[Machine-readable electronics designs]

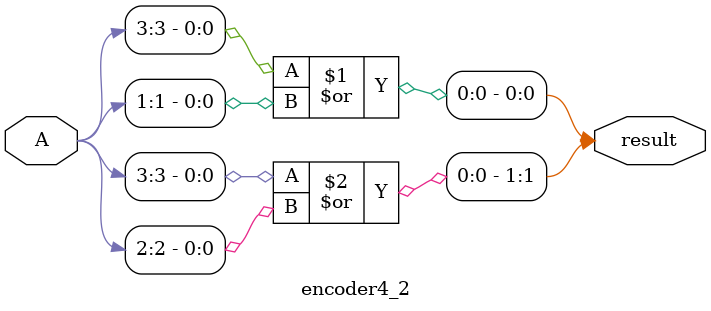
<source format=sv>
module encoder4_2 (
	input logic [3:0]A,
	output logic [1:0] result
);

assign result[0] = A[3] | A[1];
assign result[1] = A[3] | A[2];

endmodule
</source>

> _Problem to solve_
Where an image appears in the data, skip it, and return the rest verbatim.

> _Exercise output_
<source format=sv>
module encoder4_2 (
	input logic [3:0]A,
	output logic [1:0] result
);

assign result[0] = A[3] | A[1];
assign result[1] = A[3] | A[2];

endmodule
</source>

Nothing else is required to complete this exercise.